Только позже я узнала, что господин Чиннов славился в кругу своих друзей как большой гурман и чревоугодник и что, посмеиваясь над его мечтами о пирогах или борще, я смеялась над святым. Совсем не случайно в его стихах столько еды (что для русской поэзии вовсе не характерно). Эта сторона жизни доставляла ему ничуть не меньшую радость, чем, скажем, созерцание рукотворных и нерукотворных земных красот. К сожалению, ни на какие кулинарные изыски никто из нас не был способен. А сам И.В., всю жизнь питаясь в ресторанах, по-моему, даже не знал разницы между сковородой и кастрюлей. Впрочем, как-то Екатерине Федоровне потрясающе удался украинский борщ. А это, как нам тут же объяснили, во Флориде такой же дефицитный продукт, как квашеная капуста или тихоокеанская селедка в бочках. Так что все же И.В. было потом что вспомнить, кроме, например, Переяславля Залесского или Ростова Великого, куда возил нас старший Панин.

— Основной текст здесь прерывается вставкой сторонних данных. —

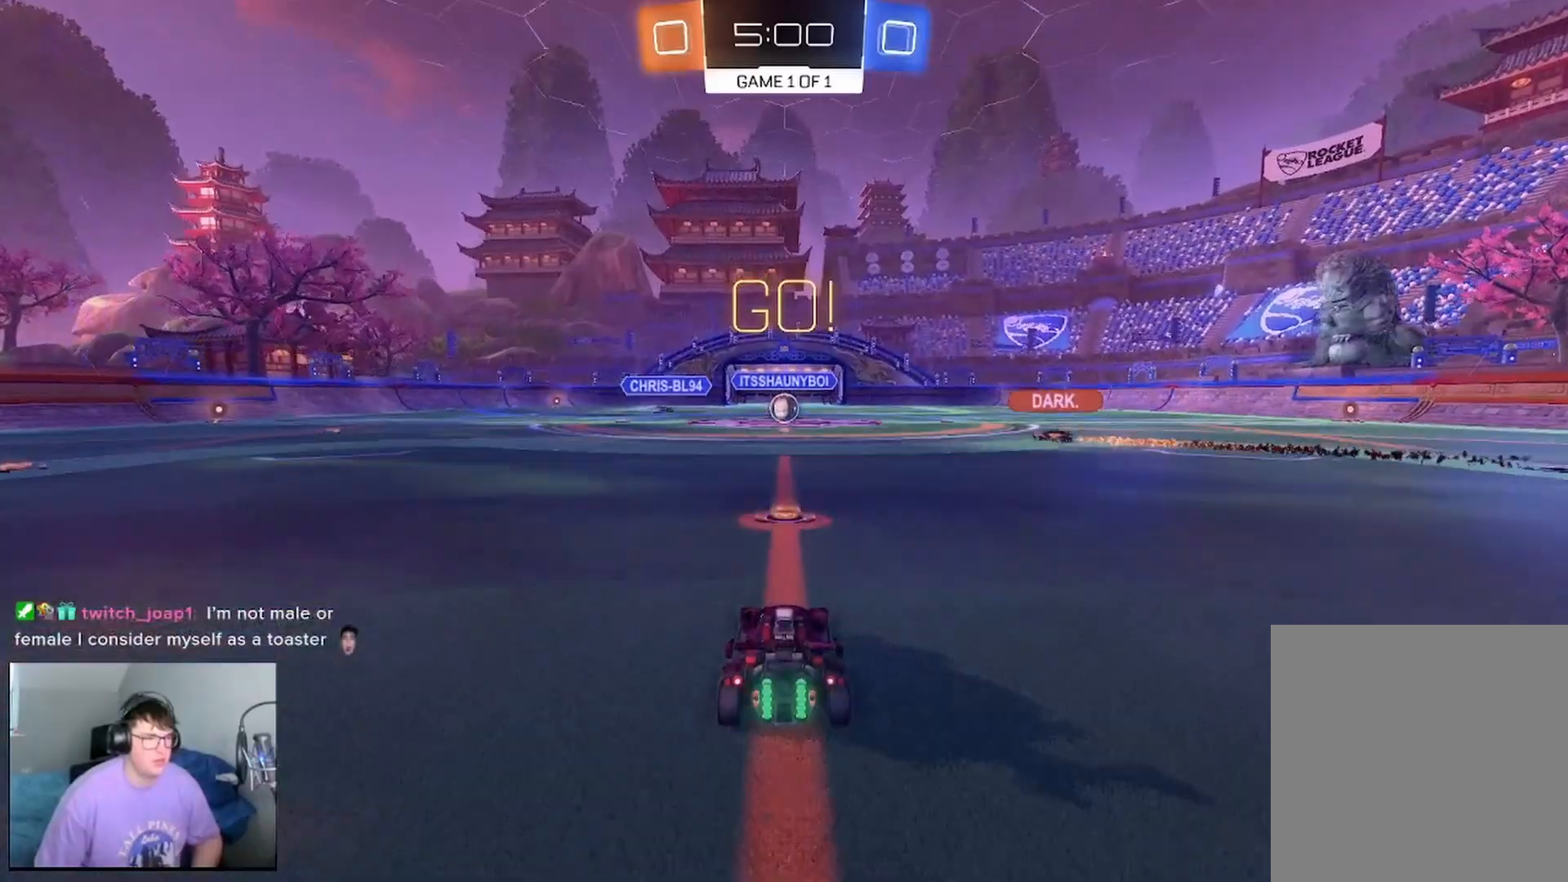
{"dt_ms": 1000, "buttons": ["R2"], "left_stick": "center", "right_stick": "center"}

В Ростове около какой-то церкви И.В. подобрал на память обломок штукатурки и вспомнил, как в свое время около константинопольской Святой Софии нашел черный камушек сердечком. Меня удивляло, с какой естественной простотой И.В. крестился, входя в храм. Неспешный, с детства привычный жест. Какой-то очень бытовой. Насмешник, скептик — и вдруг! Откуда? Да вот как раз оттуда, из детства. Другая культура. Человек, воспитанный в иной стране, чем я, с иными ценностями, иными традициями. И когда я об это вдруг спотыкалась, для меня это было всегда неожиданно, ведь И.В. держался совершенно просто и ничего не стоило забыть и о его возрасте, вдвое превышающем мой, и о невероятных, с моей точки зрения, объемах всякого рода информации, которой он владел совершенно свободно до последних дней. Не думаю, что еще когда-нибудь мне встретится человек, который знал стольких незаурядных людей. И который имел бы такое всестороннее образование — успев за свою жизнь прочесть в подлинниках все, что следовало прочесть на французском, немецком и английском. О русском и говорить нечего. И который не просто знал лучших художников человечества, но и видел их работы «живьем». И который вообще столько бы видел городов, музеев, замков, соборов и дворцов во всех концах земли. (Некоторые попали в его стихи.) Мечтал побывать в Индии. Не успел. Ему не хватило жизни, чтобы насытиться земными чудесами и красотой. С каким завидным удовольствием жил человек! И это вошло в его стихи. Для меня, например, такое отношение к жизни было откровением.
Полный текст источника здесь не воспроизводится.